Why is all art in Botswana good?

Every supposed review of some creation— be it a sculpture, a book, a song, a poem— is full of positive hyperbole. There is no bad art in Botswana. Everything is beautiful. It’s as if we have been drinking from the spiked grape Kool-aid.

I’ll admit I’m part of the problem. I decided some time ago that here in this column as well as on my blog and other venues, if I didn’t like a book written by a Motswana, or for that fact an African writer, I would not mention it. I would only do reviews of books I could honestly recommend, books I liked.

My position was decided by how difficult it is to be a writer on this continent as well as a little bit of cowardice on my part— this place is small, dude, and I don’t need more enemies.  But honestly, failing to critic our art properly is killing the artists of this country and ensuring they never find success outside of our borders.
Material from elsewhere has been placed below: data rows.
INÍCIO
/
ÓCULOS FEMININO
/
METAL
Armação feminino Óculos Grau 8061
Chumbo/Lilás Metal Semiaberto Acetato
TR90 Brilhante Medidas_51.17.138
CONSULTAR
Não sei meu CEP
I once saw a post on Facebook where a sculptor made these huge heads of some famous person. The person posted a photo of the heads (heads made of a lot of material which likely cost the artist a substantial amount of money) and then everyone lined up, as per the Setswana way, and said how wonderful the sculptures were. It was like no one could see the naked emperor. I felt like I’d fallen through the worm hole. The sculptures were awful. Everyone could see that and yet everyone lied.
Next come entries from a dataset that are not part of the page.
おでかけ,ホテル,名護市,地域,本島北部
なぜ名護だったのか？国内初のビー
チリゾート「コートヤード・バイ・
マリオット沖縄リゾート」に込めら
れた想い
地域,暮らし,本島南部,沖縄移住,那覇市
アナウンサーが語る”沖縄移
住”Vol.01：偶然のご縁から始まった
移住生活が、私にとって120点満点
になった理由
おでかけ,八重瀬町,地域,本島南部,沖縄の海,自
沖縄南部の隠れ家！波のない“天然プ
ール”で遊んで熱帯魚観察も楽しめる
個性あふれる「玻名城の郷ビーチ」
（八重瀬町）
If you take a step to try and improve the situation and say: Well, no actually, that’s not good— you are immediately accused of ruining people’s dreams, of being a hater.

And so music with impossibly bad lyrics, derivative melodies, and poor understanding of basic song writing techniques and traditions are raved about by radio DJs.
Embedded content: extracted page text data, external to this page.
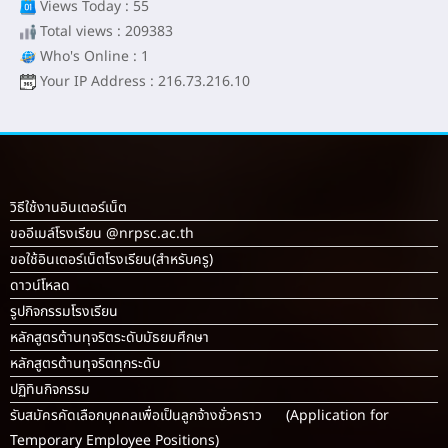
Views Today : 55
Total views : 209383
Who's Online : 1
Your IP Address : 216.73.216.10
วิธีใช้งานอินเตอร์เน็ต
ขออีเมล์โรงเรียน @nrpsc.ac.th
ขอใช้อินเตอร์เน็ตโรงเรียน
(สำหรับครู)
ดาวน์โหลด
รูปกิจกรรมโรงเรียน
หลักสูตรต้านทุจริตระดับมัธยมศึกษา
หลักสูตรต้านทุจริตทุกระดับ
ปฏิทินกิจกรรม
รับสมัครคัดเลือกบุคคลเพื่อเป็นลูกจ้างชั่วคราว (Application for
Temporary Employee Positions)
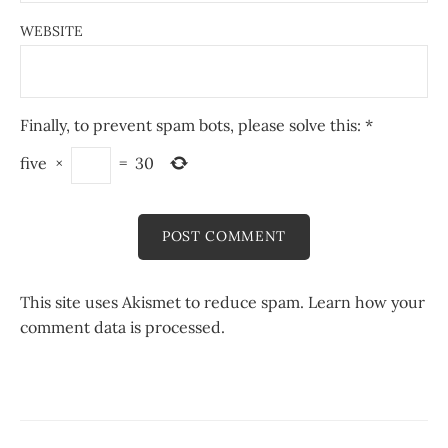
WEBSITE
Finally, to prevent spam bots, please solve this:
*
five
×
=
30
This site uses Akismet to reduce spam.
Learn how your
comment data is processed.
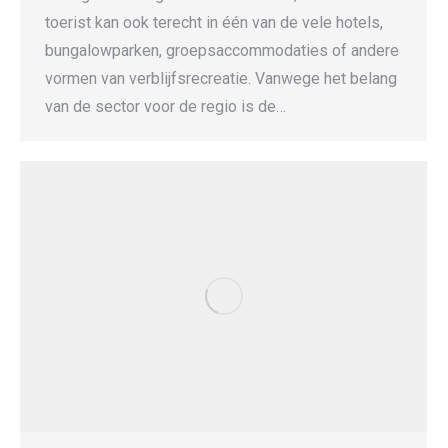
toerist kan ook terecht in één van de vele hotels,
bungalowparken, groepsaccommodaties of andere
vormen van verblijfsrecreatie. Vanwege het belang
van de sector voor de regio is de…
Paintings that emote nothing from the viewer are deemed as powerful, moving masterpieces when they are flat and boring even when on the rare occasion they are executed well.

Self-indulgent, slapdash, cliché-ridden poetry is praised, and books that read like an editor never got within 100 kilometres of them are put up as excellent.

All art in Botswana is wonderful. It has to be. It’s an odd sort of home-grown countrywide disingenuous pact. I think it’s time for some honesty.

Honesty that comes from a good place, a place that wants to see our artists jump over our borders and be a success wherever they step. Right now this false praise does nothing but ensure that our artists stay exactly where they are, and an artist who is not continually growing dies. And then the haters win- the true haters.

Imagine a new writer. He sends his book to a publisher and the publisher rejects it. “That publisher is jealous,” the writer’s “friends” say. “Your writing is amazing.”

 So the writer takes all of his savings and self-publishes his book. What happens then? His “friends” buy 25 copies.

None of them will ever read the book. He’s got 475 copies in his parents’ garage. He checked them the other day; mice have built nests inside of the pages.

Imagine instead, a new writer’s friend tells him— “Listen, dude, this story needs work. Maybe you ought to read a bit more, see how stories work, maybe you need to give this a rewrite”.

That’s a friend who cares about the writer and wants to see that writer become a success.

The writer gets back to work. Reads more. Drops his provincial chains. He re-writes. And re-writes again, and again. He sends it to a literary magazine and gets an acceptance.

Then a reviewer gives the story a look and says what’s good and what’s bad. The new writer reads the review, throwing his ego to the side, and tries to do better with his next story. That’s how criticism empowers artists.

Art is about truth, if there’s no truth there’s no art. But yet in Botswana, time and again, art is covered in this white-wash of lies and all it is doing is killing us.